Ardoch’s work began in 1988, when a Year 11 student experiencing homelessness approached her welfare coordinator at Ardoch Windsor Secondary College, Kathy Hilton OAM, for help to complete her education.

Our HistoryThis bright 17-year-old girl had become homeless as a result of a distressing family breakdown, and was coming to school from the shelter of a Brotherhood of St Laurence clothing bin. Kathy assumed that there would be experts to help, but could find no support at a time when the problems of youth homelessness were not recognised or understood. Seven government agencies identified themselves as having some responsibility; but none had a pigeonhole that quite fitted the case. As Kathy said later, "There was no recognition that homeless kids might even want to be at school.” Kathy took on the responsibility to support the young girl herself and engaged her networks and then the local community to help and was able to support her in meeting meet both her basic needs and her learning requirements.

Word soon spread. Within five years, hundreds of young people experiencing disadvantage came to the school asking for help to complete their education. They who were facing such issues as homelessness, poverty, family breakdown, drug abuse, violence, unemployment, mental illness in their families, social isolation, learning and language difficulties.
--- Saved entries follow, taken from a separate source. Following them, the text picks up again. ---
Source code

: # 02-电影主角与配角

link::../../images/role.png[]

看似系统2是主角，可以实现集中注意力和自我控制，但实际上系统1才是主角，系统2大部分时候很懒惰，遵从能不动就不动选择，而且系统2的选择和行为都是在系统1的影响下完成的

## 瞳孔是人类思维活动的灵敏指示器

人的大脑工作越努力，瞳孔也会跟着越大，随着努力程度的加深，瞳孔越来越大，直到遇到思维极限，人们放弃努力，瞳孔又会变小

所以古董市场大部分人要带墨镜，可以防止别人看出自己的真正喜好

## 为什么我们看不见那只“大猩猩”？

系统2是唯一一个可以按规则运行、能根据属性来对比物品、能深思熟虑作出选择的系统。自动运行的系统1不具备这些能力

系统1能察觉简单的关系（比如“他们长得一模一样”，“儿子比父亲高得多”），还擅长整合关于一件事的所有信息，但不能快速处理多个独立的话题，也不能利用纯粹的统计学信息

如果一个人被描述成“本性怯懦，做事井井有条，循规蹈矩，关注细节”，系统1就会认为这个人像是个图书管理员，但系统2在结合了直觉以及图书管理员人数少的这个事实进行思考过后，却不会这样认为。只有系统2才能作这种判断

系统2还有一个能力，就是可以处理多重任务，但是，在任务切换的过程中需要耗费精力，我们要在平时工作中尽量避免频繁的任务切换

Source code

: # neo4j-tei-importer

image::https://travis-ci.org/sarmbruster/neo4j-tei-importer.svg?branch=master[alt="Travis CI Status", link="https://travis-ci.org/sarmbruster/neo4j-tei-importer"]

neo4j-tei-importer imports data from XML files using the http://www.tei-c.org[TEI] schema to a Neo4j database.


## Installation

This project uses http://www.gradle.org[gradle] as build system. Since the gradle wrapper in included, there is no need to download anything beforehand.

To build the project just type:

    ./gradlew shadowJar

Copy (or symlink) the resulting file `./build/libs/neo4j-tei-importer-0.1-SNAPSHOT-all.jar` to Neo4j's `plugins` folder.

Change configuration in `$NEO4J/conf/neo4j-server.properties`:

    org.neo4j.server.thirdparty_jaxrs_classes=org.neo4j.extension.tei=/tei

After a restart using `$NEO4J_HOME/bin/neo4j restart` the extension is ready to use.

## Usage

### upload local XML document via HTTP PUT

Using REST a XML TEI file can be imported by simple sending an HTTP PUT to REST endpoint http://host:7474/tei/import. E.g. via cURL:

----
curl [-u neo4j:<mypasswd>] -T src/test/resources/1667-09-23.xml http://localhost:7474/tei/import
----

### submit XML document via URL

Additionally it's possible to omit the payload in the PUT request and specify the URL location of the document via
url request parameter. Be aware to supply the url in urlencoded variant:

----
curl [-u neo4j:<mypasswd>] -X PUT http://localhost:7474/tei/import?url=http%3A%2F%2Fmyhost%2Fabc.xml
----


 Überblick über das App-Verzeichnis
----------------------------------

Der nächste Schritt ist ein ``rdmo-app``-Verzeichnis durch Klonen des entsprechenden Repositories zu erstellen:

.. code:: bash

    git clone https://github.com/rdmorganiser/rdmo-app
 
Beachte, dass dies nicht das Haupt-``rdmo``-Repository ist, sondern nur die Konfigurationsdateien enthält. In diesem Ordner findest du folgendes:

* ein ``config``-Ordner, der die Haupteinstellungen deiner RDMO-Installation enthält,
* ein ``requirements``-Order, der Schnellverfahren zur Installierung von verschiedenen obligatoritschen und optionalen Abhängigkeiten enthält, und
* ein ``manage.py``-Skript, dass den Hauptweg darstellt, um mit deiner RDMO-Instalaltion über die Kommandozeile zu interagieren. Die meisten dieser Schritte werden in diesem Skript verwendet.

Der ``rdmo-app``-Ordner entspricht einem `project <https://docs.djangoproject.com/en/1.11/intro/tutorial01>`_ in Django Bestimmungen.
As Kathy continued to help many more vulnerable students who were homeless or living in extreme poverty with their families, Ardoch Youth Foundation was born (incorporated in 1992). Ardoch Windsor Secondary College was closed in 1992 as part of state education cuts but the charity grew quickly, lobbied government to tackle youth homelessness and developed early intervention and prevention programs, supported by a strong support network of community and corporate volunteers to help disadvantaged children and young people to reach their potential through education. Through Ardoch’s focus on early intervention, the work was extended to primary schools and then the early years to achieve the most impact and break the cycle of disadvantage for children in areas of high need through access to education, targeted learning programs and support to meet individual needs.

Since those early days, Ardoch has grown into a national organisation working from early childhood education right through primary and secondary schooling to support nearly 30,000 Australian children and young people each year. Ardoch's vision is that every child’s potential is realised through full participation in education. We deliver tailored education and wellbeing programs that increase engagement in education, build aspirations and enhance learning outcomes for children in disadvantaged communities. We mobilise volunteers to support schools and early childhood services and advocate for change.